I've also added a simple make files and setup.py for the project. You mention you'd like to merge this amrlib. I can do that as well if you like.

Do you want me to create a pull request for any of this? If so, what do you want and in which repos?

Thanks again for all this great work.

It's unlikely I will add this to amrlib. I think there is better co-referencing approaches available and I may take a look at those at some point in the future.

Todo - add note to README about compatibility with non-Ubuntu systems due to multi-processing.

@bjascob This makes sense.

Question about the implementation overall: Why did you decide to create a new model using AMR graphs rather than using the alignments along with the output of say neuralcoref?

Co-referencing the sentence and then aligning to the graph was the only method available previously. I simply tried it this way to see if it would work. While it did work, the scores seemed somewhat mediocre and the code programatically complex.
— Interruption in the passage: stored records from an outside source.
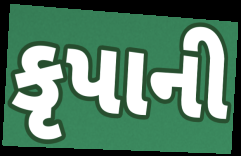
કૃપાની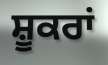
ਸ਼ੂਕਰਾਂ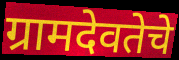
ग्रामदेवतेचे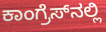
ಕಾಂಗ್ರೆಸ್‍ನಲ್ಲಿ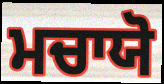
ਮਚਾਯੋ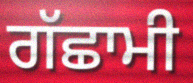
ਗੱਛਾਮੀ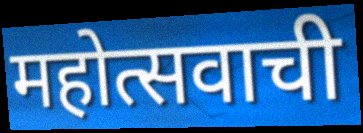
महोत्सवाची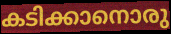
കടിക്കാനൊരുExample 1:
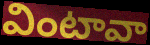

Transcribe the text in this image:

వింటావా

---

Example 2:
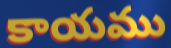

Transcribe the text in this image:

కాయము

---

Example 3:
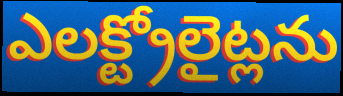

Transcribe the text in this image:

ఎలక్ట్రోలైట్లను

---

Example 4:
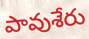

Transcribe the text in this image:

పావుశేరు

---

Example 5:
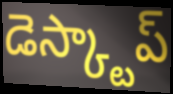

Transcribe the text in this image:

డెస్క్టాప్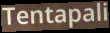
TentapaliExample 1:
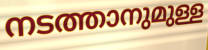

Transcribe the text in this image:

നടത്താനുമുള്ള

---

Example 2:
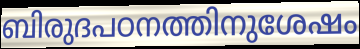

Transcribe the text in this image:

ബിരുദപഠനത്തിനുശേഷം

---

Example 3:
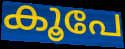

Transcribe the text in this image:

കൂപേ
Recently there were two different papers/projects posted that I believe do this directly as well. I'm not sure which of all of these approaches gives the best results. At some point I'd like do dig into this a bit deeper but it's not a priority for me right now.

I have made these changes and another that raised an error while trying to use the library from a child process. I've forked this repo and made these changes in this repo. This includes my own setup to build wheels and deploy them to PyPi. I can create a pull request if you like.

Regarding the other AMR co-reference methods: I'll comment in the other issue, but despite the issues you mentioned, this is still the best working co-reference library out there (thanks again).